As Professor and Chair of Radiation Medicine at MUSC and Medical Director of the Hollings Cancer Center (HCC) Clinical Trials Office (CTO), I have extensive experience in all phases of clinical trial development and management. Working closely with the Administrative Director of the HCC CTO, I am a strong advocate to assure HCC has the resources needed to develop IIT and manage clinical trials with proper regulatory oversight. I have designed, conducted, completed, and published multiple clinical trials over my 18+ years at MUSC. I have been an active member of our local IRB for over a decade; I have reviewed hundreds of studies and have a thorough understanding of the processes of opening new studies and conducting them in an ethical manner within regulatory guidelines and with appropriate oversight.
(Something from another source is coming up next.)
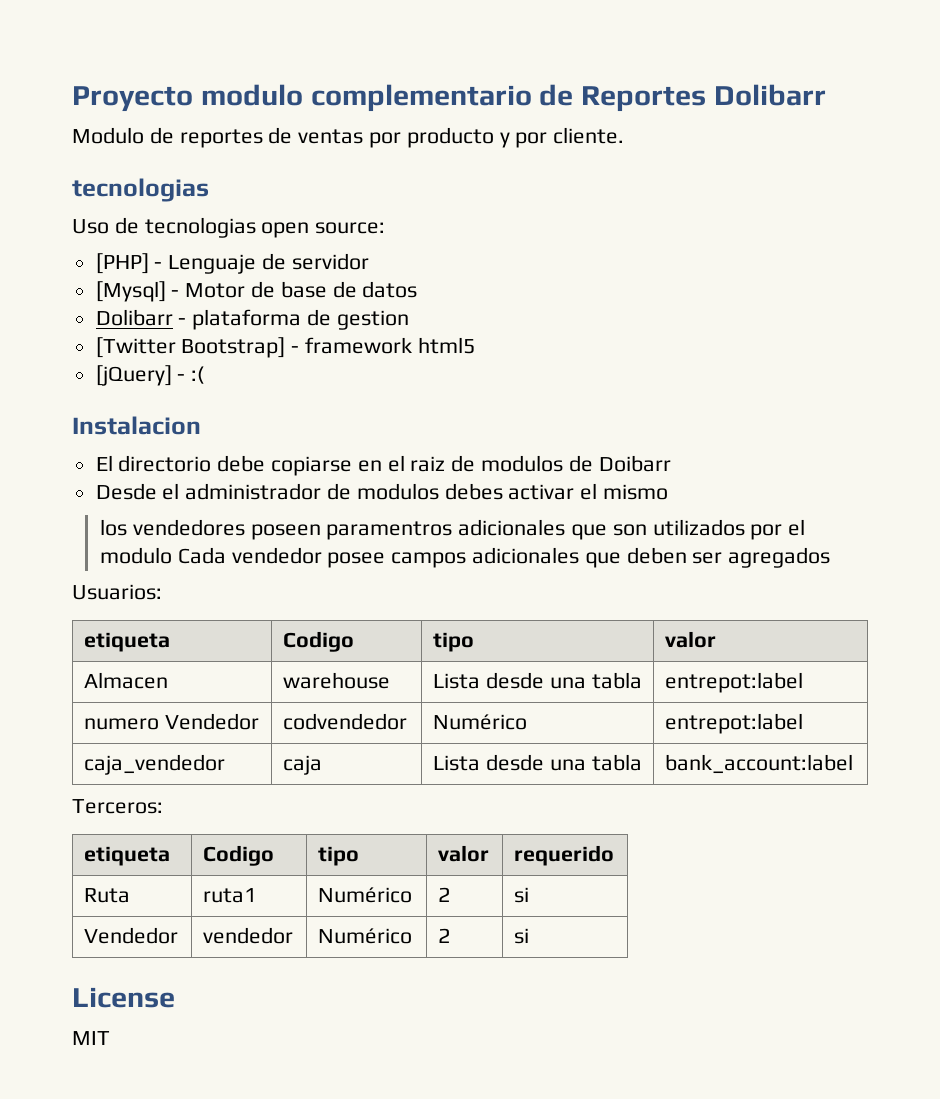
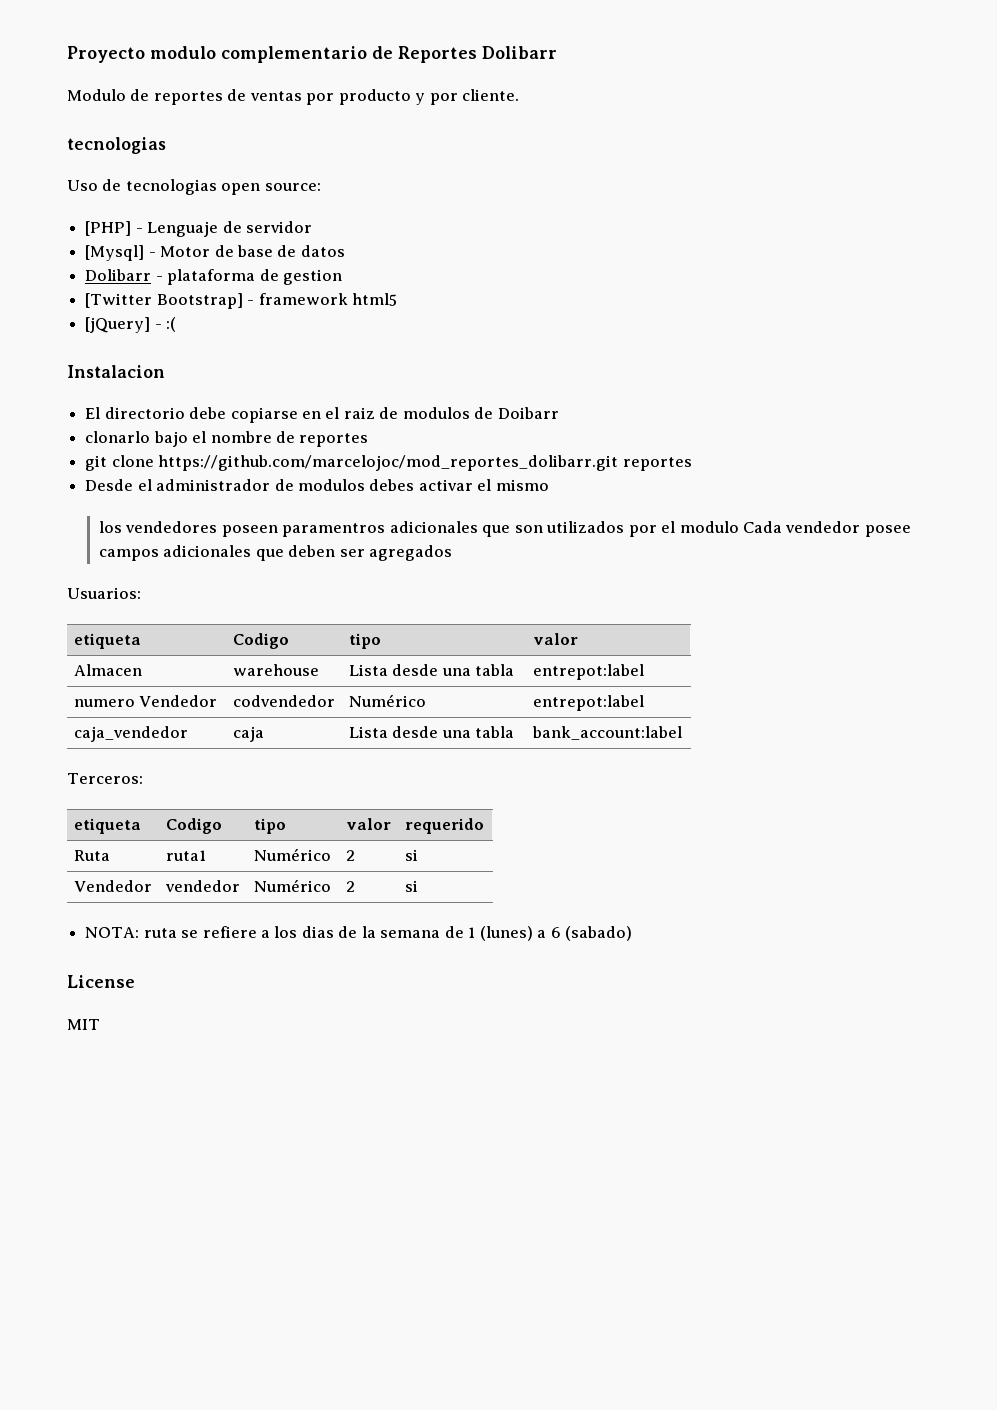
(671, 463) none -> [85,431,369,447] [85,455,692,471] // clonarlo bajo el nombre de reportes // git clone https://github.com/marcelojoc/mod_reportes_dolibarr.git reportes
(530, 936) none -> [85,926,632,941] // NOTA: ruta se refiere a los dias de la semana de 1 (lunes) a 6 (sabado)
As contact-PI for our NCORP-MU grant, I am part of a team that strives to bring clinical trials to patients at community sites many miles from any major cancer center.
GU and GI cancers are the majority of my practice and have been for more than 20 years. I have written, conducted, and published multiple clinical trials in prostate and GI cancers. Furthermore, I have worked for years with the NCI cooperative group system and currently serve on the NCI GU Steering Committee.
My research efforts have focused on the development of clinical trials that test novel approaches to treating cancer patients. One example is our investigation of the role of vitamin D in GI and GU cancers. Working both with patients in the clinic and through collaborations with co-investigators in the laboratory, we have shown that vitamin D may play an important role in progression of prostate cancer, prostate cancer racial disparities, and modulation of resistance to treatment in colorectal cancer. Our initial single-arm vitamin D supplementation protocol for men with low-risk prostate cancer showed that vitamin D supplementation of 4000 IU orally was safe and without any significant toxicity. Furthermore, preliminary findings suggest that it may decrease cancer progression to clinically significant disease. This study resulted in a VA-funded randomized clinical trial that has completed accrual and is in follow-up status. Our studies suggest that vitamin D deficiency may influence the well-documented racial disparity in prostate cancer outcomes. African Americans in our study had more vitamin D deficiencies at initiation of the study and vitamin D supplementation was able to eliminate that deficiency within 8 weeks. We are very interested to see how vitamin D supplementation for one year affects outcomes in the recently completed randomized trial with regards to race and initial vitamin D levels. My work with collaborators in colorectal cancer has also demonstrated that vitamin D can enhance sensitivity of tumor cells to radiation and that sensitivity may be reduced by Slug expression.
In addition to the role of Vitamin D in cancer, I have collaborated with many other researchers in Hollings, MUSC, and nationwide, including clinicians and bench scientists, to investigate pathways and treatment paradigms that may be influenced by radiotherapy. I have also worked with multiple tumor study groups to develop and complete multimodality early stage clinical trials, such as in locally-advanced pancreatic cancer and high-risk prostate cancer.